◆ **Questions**:
**A.** Answer these from the housing market blog:
(i) How many months of inventory does the million dollar market in Denver already have?
(ii) How many homes were for sale in the Denver metro market area in July of 2008?
(iii) How many months of inventory do real estate economists say reflects a balanced market?
**B.** From the housing market blog, write out the passage from "If we are getting" up to and including "for your family.", word for word.
**C.** Write the next part of the housing market blog, starting right after its last sentence.

◆ **Reading text**:
==================================================
Tuesday, July 26, 2011

CHANGES FORTHCOMING TO THE MORTGAGE INTEREST DEDUCTION

A few months ago, I received an urgent "Call to Action" from the National Association of Realtors.  The mortgage interest deduction, a key driver for home ownership and an indisputable benefit to homeowners, was under attack.

At the time, I felt there was no way the government would eliminate (or even reduce) the MID.  It simply plays too large a role in the overall value of housing, and with the GSE's (Government Sponsored Enterprises) Fannie Mae, Freddie Mac and FHA touching 90% of all mortgages being made today, I could not see the government putting a gun to its own head.

As more and more time passes, I'm starting to think I was wrong. 

Very connected industry insiders are saying there's now a "75% chance" the mortgage interest deduction is going to be scaled back by the end of 2011.  It will probably start with a cap on the deduction, limiting the deduction to the first $500,000 or $750,000 of one's mortgage, but the precedent will have been established.

The government isn't broke... it's $15 trillion in debt.  And the demand for new sources of revenue is simply too strong to think that housing is going to escape unscathed.  If the mortgage interest deduction is scaled back, I think it will be at least a few years before the issue is revisited, but the damage this will do to the high end of the market is undeniable.

As I have stated in post after post this year, we are living in a very segmented economy with a very segmented housing market.  The million dollar market in Denver, which already has 40 months of inventory, is going to get hit even harder.  The "trickle down" will roll all the way down to homes at or near the $500,000 range... I simply cannot see anything priced above this level holding value in the years to come.

If we are getting poorer as a nation, the demand for so-called "cheaper stuff" is going to increase.  And housing is part of this equation. 

There is already zero inventory below $250,000, and since it's no longer profitable to build, nothing new is coming online.  The population continues to increase by 3% to 4% per year, and people will always need places to live. 

Landlords are already feeling the "boom effect" of a poorer population.  Rents are rising because demand for affordable renting housing is hot.  It's only going to get hotter over the next few years, until rents become so high that the scales of affordability tip back toward homeownership as the more affordable alternative.

All this is to say that change is a constant, wealth is under attack, and you need to be able to read the tea leaves to figure out how to protect and provide for your family. 

High end housing is in big trouble, and the upcoming reduction of the mortgage interest deduction is going to make it worse.

Tuesday, July 12, 2011

JULY MARKET UPDATE

In July of 2008, there were over 26,000 homes for sale in the Denver metro market area.  Today, there are fewer than 18,000 homes on the market. 

Lack of inventory continues to be, in my mind, the big story in the Colorado real estate market today. 

Below $250,000, there are just 1.65 homes for sale to each one currently under contract.  And since that number includes short sales (of which there are many), the reality is that the market is even tighter than that. 

When half of the homes listed for sale in any price range are under contract, you have an inventory problem.

Above $1 million, the story is 180 degrees reversed.  In the luxury market, you have nearly 13 homes for sale to each one under contract, reflecting a continuing trend in which the high end of the market will continue to lose value for some time to come. 

Absorption rates help to tell this story.  The absorption rate, as we have explained before, is a mathematical calculation intended to show how many months of inventory exists on the market today.  Real estate economists will tell you that six months of inventory reflects a balanced market, favoring neither buyers nor sellers.  Below six months of inventory reflects a tight market, generally favoring sellers, while inventory above six months indicates that a buyers' market exists.
==================================================
◆ **Data excerpts**:
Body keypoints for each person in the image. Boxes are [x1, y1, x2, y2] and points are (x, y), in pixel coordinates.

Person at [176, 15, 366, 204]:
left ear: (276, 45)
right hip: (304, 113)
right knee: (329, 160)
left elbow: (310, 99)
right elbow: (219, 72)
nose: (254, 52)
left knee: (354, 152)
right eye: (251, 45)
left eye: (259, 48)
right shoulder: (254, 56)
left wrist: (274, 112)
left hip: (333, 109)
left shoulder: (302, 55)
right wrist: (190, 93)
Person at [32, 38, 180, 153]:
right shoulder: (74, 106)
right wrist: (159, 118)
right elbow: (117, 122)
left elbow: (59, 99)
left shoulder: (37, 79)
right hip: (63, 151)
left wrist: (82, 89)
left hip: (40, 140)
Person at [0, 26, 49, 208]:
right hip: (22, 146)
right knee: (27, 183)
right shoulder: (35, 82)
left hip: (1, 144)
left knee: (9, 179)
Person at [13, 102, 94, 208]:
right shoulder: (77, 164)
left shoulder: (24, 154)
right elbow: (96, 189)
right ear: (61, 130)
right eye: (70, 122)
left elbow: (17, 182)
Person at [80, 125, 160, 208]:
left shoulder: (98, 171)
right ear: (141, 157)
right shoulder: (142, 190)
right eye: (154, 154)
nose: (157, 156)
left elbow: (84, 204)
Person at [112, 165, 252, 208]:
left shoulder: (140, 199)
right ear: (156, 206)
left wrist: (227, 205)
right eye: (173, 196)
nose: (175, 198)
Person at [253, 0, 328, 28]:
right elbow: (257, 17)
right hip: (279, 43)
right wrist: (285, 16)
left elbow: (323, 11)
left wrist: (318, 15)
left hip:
==================================================
◆ **Response list**:
**A.**
(i) 40 months
(ii) Over 26,000
(iii) Six months

**B.**
If we are getting poorer as a nation, the demand for so-called "cheaper stuff" is going to increase.  And housing is part of this equation. 

There is already zero inventory below $250,000, and since it's no longer profitable to build, nothing new is coming online.  The population continues to increase by 3% to 4% per year, and people will always need places to live. 

Landlords are already feeling the "boom effect" of a poorer population.  Rents are rising because demand for affordable renting housing is hot.  It's only going to get hotter over the next few years, until rents become so high that the scales of affordability tip back toward homeownership as the more affordable alternative.

All this is to say that change is a constant, wealth is under attack, and you need to be able to read the tea leaves to figure out how to protect and provide for your family.

**C.**
Check out these current absorption rates:

* Below $250,000... 4.03 months
* $250,000 - $400,000... 6.48 months
* $400,000 - $600,000... 8.00 months
* $600,000 - $1 million... 13.86 months
* Above $1 million... 40.25 months

That's about all you need to see to understand today's market.  The low end of the market has a shortage of inventory, but no shortage of buyers.  The middle of the market is okay, but hardly robust.  And the high end is a mess, and will continue to stay that way for quite some time to come.

I don't think that articles which discuss the overall market serve much purpose at all, because the $200,000 buyer has virtually nothing in common with the $1 million seller.  When The Denver Post and other news outlets report on overall trends, I think the information is often misleading and skewed.

Markets are about price point, condition and location.  And frankly, I am working with no shortage of buyers at the entry level who feel a disconnect from what they hear on the news when there is no inventory to look at and the nicest homes come off the market in days, not weeks or months. 

Successfully navigating this market requires specialized knowledge, and that's what competent brokers are supposed to provide.  The agents who are closing deals are the ones who understand the market.  Now more than ever, competence matters.

Saturday, July 9, 2011

DAZED AND CONFUSED AT THE DENVER POST

Here is the opening paragraph from today's real estate article in the Denver Post:

"The metro Denver housing market continued its rally in June.  The number of homes put under contract last month increased 22.5% from a year ago - the second consecutive month that homes under contract showed large increases over 2010."

The article then goes on to quote a number of Realtors and other happy-talk professionals, painting a picture of recovery and momentum for everyone with four walls and a roof over their heads.

Not so fast.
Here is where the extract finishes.